Being the first generation to grow up with the Internet, the millennial generation is more receptive to businesses that engage in two-way communication. This means that the traditional linear form of push marketing is no longer as effective as it once was.
While marketing to Generation C poses a few challenges, it’s not altogether impossible.
Here are some considerations that can help you create marketing campaigns that speak to the next generation customer:
According to a poll by Pew Research, 85 percent of people aged 15 to 35 own a smartphone. (Woah.)
With such a large portion of the younger generation using mobile devices to stay in touch with friends and family, producing content that’s mobile friendly is of utmost importance, especially when your customers are using highly personalized devices with a human-centered design like the Samsung Galaxy Note5.

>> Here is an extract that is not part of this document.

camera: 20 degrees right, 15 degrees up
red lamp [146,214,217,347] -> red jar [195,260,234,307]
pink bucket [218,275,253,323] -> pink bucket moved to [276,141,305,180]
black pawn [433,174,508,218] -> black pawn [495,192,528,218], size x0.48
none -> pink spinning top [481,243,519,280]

This means that any webpage or media content with your brand on it should be optimized for mobile devices so that load times are fast, the aesthetics are appealing, and the call to action is easy to see and engage with. Tall order eh?
The main advantage to making your brand mobile friendly is that you ensure people can connect with you when they’re on the go, which makes it more likely that they’ll connect with your core message.
Transparency and Honesty
Millennials are much more suspicious of faceless organizations than preceding generations, especially when these companies use stilted PR language reminiscent of a presidential candidate trying to scrounge up more votes. Can we say smarmy much?
Millennials are much more receptive to give-and-take relationships, and they prefer a sense of humility rather than an overt façade of corporate professionalism.
One of the best things you can do as a marketer is create transparency within your organization, so your younger audience can engage in a dialogue with the products and services they love.
By incorporating customer feedback into the development of your products, you create an environment of inclusivity, which in turn makes your customers feel like they are part of the team.
By clearly communicating your company’s main objectives and showing customers the steps you’re taking to meet these objectives, you’ll gain a lot of respect from them.
Marketing for You
For many young people, the brands they choose to use are seen as a way of expressing their individuality and defining their personality. Some of the most obvious examples of this are seen in the tech industry, such as with Apple and Android devices.
You can empower the customers that love your products and services by providing freebies for them to review or inviting them to take a behind-the-scenes look. When you do stuff like this, these brand ambassadors will help light up social media networks with praise for your company.
Considering that 84 percent of millennials report user-generated content has some influence on their buying decisions according to Bazaarvoice, it should be pretty obvious that the power of customers speaking on your behalf is enormous.
Not to mention this socially-engineered marketing engine is practically self-sustaining and requires very little effort on your part once it’s started.
Over to You
How are you marketing your company? Are you speaking to the younger generation in a language they understand and resonate with? Or are you letting business fall through the cracks because you are overlooking a very large demographic?